EXERCISE DETAILS
In the entries below, how many lines contain "coupe"? Answer with the number and nothing else.

*** RECORDS FOR THE TASK Section Begins ***

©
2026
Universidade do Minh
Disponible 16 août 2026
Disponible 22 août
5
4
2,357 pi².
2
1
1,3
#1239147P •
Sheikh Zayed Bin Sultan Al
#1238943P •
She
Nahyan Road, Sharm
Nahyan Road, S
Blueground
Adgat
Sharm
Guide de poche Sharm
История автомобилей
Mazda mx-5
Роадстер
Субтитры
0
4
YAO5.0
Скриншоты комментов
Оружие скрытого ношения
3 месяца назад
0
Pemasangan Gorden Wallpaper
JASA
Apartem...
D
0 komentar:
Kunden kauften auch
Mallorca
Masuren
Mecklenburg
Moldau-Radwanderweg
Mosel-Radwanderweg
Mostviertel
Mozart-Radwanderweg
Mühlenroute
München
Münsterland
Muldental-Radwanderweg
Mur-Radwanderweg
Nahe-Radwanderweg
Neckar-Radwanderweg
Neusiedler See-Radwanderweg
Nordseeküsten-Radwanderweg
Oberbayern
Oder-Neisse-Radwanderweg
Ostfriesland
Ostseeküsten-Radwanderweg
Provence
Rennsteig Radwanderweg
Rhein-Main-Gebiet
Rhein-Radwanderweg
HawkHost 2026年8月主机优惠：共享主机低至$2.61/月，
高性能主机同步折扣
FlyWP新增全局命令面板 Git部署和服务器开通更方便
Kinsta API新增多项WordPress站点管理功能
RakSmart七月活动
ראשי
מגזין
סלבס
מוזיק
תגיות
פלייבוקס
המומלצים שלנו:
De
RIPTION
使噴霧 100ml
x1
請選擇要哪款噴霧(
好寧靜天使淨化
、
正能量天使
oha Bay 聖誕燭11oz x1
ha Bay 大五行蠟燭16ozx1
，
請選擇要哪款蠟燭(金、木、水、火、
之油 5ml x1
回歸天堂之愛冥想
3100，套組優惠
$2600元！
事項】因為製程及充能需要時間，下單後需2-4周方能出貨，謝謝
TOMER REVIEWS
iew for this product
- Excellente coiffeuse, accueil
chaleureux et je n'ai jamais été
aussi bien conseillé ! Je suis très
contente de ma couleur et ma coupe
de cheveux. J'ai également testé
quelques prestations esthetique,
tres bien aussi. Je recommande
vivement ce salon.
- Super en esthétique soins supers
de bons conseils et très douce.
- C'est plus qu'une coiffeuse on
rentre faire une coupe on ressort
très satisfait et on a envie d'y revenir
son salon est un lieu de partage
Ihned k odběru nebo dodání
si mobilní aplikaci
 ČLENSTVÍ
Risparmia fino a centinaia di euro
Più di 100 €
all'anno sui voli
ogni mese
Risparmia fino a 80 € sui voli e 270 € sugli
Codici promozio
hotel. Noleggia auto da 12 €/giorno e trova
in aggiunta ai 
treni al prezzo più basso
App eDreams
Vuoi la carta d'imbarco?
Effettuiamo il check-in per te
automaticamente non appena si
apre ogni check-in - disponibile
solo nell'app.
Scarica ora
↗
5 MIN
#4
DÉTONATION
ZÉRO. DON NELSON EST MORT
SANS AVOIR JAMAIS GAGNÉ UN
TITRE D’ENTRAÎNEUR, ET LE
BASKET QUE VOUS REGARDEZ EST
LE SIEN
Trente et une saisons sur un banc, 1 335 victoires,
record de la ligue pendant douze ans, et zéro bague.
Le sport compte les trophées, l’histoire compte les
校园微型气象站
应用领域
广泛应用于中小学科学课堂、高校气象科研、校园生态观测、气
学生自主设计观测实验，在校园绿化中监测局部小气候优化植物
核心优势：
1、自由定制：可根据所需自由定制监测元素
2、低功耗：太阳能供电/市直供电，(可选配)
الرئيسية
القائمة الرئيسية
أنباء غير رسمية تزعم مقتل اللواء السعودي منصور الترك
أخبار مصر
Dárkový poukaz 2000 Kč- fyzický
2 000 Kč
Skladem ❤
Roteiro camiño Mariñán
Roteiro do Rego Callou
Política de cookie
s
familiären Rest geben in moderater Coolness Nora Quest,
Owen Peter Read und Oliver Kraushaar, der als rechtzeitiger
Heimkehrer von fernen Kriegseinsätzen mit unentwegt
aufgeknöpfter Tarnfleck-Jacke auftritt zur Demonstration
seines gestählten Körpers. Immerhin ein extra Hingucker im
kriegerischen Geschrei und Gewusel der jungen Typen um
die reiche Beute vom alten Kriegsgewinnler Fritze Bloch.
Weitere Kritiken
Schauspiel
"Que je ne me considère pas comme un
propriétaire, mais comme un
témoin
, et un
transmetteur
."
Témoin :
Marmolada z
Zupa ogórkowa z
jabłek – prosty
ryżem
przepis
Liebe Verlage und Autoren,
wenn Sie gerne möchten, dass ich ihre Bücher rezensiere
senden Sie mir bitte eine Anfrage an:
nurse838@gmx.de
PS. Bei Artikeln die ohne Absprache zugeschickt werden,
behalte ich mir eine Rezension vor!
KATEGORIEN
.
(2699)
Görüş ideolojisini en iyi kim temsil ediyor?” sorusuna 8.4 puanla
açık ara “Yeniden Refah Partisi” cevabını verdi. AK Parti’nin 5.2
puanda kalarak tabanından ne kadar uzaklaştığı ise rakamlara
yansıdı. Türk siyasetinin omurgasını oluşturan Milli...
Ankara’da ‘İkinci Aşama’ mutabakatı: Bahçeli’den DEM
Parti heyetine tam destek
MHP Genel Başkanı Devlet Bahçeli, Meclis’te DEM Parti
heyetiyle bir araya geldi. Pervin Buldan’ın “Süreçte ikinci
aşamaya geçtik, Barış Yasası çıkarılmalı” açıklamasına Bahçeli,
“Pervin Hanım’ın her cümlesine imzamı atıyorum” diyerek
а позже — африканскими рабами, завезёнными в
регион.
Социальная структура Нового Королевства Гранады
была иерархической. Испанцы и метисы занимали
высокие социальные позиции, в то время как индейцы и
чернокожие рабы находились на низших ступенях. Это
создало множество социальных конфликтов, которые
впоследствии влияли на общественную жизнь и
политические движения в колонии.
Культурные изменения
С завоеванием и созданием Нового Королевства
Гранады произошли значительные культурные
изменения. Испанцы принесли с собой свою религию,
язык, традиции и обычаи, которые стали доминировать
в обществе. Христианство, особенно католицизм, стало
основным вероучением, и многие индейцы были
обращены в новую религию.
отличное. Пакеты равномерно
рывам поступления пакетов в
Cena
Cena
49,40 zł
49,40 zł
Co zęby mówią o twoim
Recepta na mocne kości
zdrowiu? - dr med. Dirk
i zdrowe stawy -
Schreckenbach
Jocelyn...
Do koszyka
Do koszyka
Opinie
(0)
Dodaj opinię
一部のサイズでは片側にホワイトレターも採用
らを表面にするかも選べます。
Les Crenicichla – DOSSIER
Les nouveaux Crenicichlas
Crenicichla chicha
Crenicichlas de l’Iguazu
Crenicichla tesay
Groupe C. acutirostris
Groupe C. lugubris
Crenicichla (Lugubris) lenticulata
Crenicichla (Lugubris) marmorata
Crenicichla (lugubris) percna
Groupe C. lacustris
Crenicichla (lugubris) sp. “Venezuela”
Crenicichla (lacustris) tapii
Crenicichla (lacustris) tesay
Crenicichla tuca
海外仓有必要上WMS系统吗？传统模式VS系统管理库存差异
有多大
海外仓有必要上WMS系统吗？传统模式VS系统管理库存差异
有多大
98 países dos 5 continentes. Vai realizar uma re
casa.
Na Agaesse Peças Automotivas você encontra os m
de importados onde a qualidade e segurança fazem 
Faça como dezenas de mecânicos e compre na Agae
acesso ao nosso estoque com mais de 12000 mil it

*** RECORDS FOR THE TASK Section Ends ***

FINISHED TASK
2